I found the problem in the meantime and changed some things which cause
that registrations to the JobStateMonitor don't heap up but get registrated
within some milliseconds.

The main problem is persistence handling and the fact that the directory
that contains the persisted data was on an NFS-mounted partition.
Things got even worse since the access to that NFS-mounted partition on the
server became quite slow for whatever reason. This caused even about 450
out of 1000 jobs to keep stuck and made job submission in general much
slower.

The registration at the JobStateMonitor is a blocking operation which
includes the notifications to the MEJHome in case there are already some
some cached events for that resource in the EventCache. During this
notification a resource property is modified which in turn causes the
resource to be persisted to disk again (which was slow).
Because of that, registration requests heaped up in the
JobStateMonitorSubscriptionManager. Additionally, since the Events
"Job is Active" and "Job is Done" come in so quickly one after another,
the processing of these two events may have blocked each other, too.
But the main factor is probably the persistence handling on the slow disk.

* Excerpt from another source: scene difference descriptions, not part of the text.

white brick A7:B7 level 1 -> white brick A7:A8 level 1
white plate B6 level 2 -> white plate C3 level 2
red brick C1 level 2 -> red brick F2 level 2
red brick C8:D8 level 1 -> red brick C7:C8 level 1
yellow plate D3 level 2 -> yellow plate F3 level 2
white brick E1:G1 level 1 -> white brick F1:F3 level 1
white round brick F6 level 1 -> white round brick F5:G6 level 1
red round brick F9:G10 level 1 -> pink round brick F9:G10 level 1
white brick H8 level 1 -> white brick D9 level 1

I made the registration non-blocking and added an EventDispatchQueue were
events are queued by the JobStateMonitor that must be dispatched to a
JobStateChangeListener. An EventDispatchThread works on that queue.
With a slow disk, heaping up occurs here too of course, but no events
will get lost now.
I attached another diagram that illustrates the changes


ChangeLog:
##########
* JobStateMonitor: 
  1) I changed the construction of the of the SEG due to the warning in
     a book about java threads:
     "Do not allow the 'this' reference to excape during construction"
  2) removal of the DispatcherThread  
* ManagedJobFactoryResource:
  Because of the new creation of the JSM the resource had to be was 
  adapted too.
* SchedulerEventGenerator: new Constructor
* 2 new classes in the org.globus.exec.monitoring: 
    - EventDispatcherQueue
    - EventDispatcherThread
* removed JobStateMonitorSubscriptionManager and added the two operations
  subscribe() and unsubscribe() to the StateMachine directly.
  MAX_REGISTER_ATTEMPTS was removed. If a registration at the JobStateMonitor
  fails one time (because it may already be registered) the job fails. 

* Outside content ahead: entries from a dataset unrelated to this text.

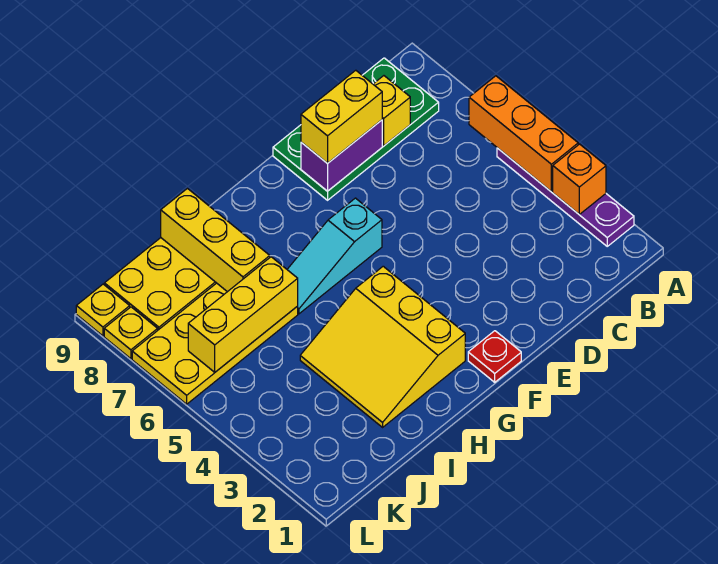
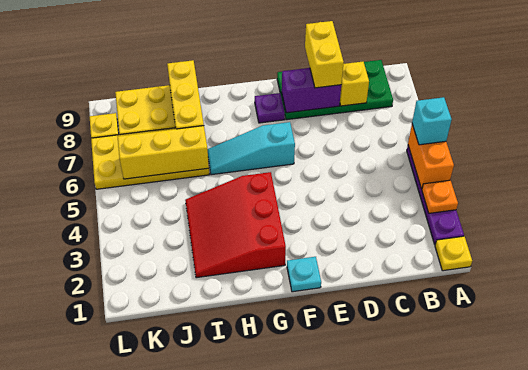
orange brick A3 level 2 -> orange plate A3 level 2
orange brick A4:A6 level 2 -> orange brick A4:A5 level 2
none -> cyan brick A5 level 3
yellow brick D8:E8 level 3 -> yellow brick D8:D9 level 3
red plate F1 level 1 -> cyan plate F1 level 1
none -> purple plate F8 level 1
yellow slope G2:I4 level 1 top G -> red slope G2:I4 level 1 top G
yellow plate L9 level 1 -> yellow plate A1 level 1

Peter looked at the changes and they are committed to globus_4_0_branch and
globus_4_0_community.

Future Work:
############
We should think about applying Jareks GRAM4 patch at
http://bugzilla.globus.org/bugzilla/show_bug.cgi?id=4802
since this is reducing time in parts of GRAM4 that caused the problem
described in this bug.
Biggest factor here is the reduced number of persistence operations.
AFAIK GRAM4 in Trunk stores persistence data in a database. I assume
this will improve the persistence situation, too.
------- Comment #5 From 2006-11-29 10:41:10 -------
This fix has been committed to the "globus_4_0_branch" and
"globus_4_0_community" branch.  It is included in the large GRAM patch that
will be included in VDT 1.6.

This fix will be included in GT 4.0.4, setting milestone accordingly.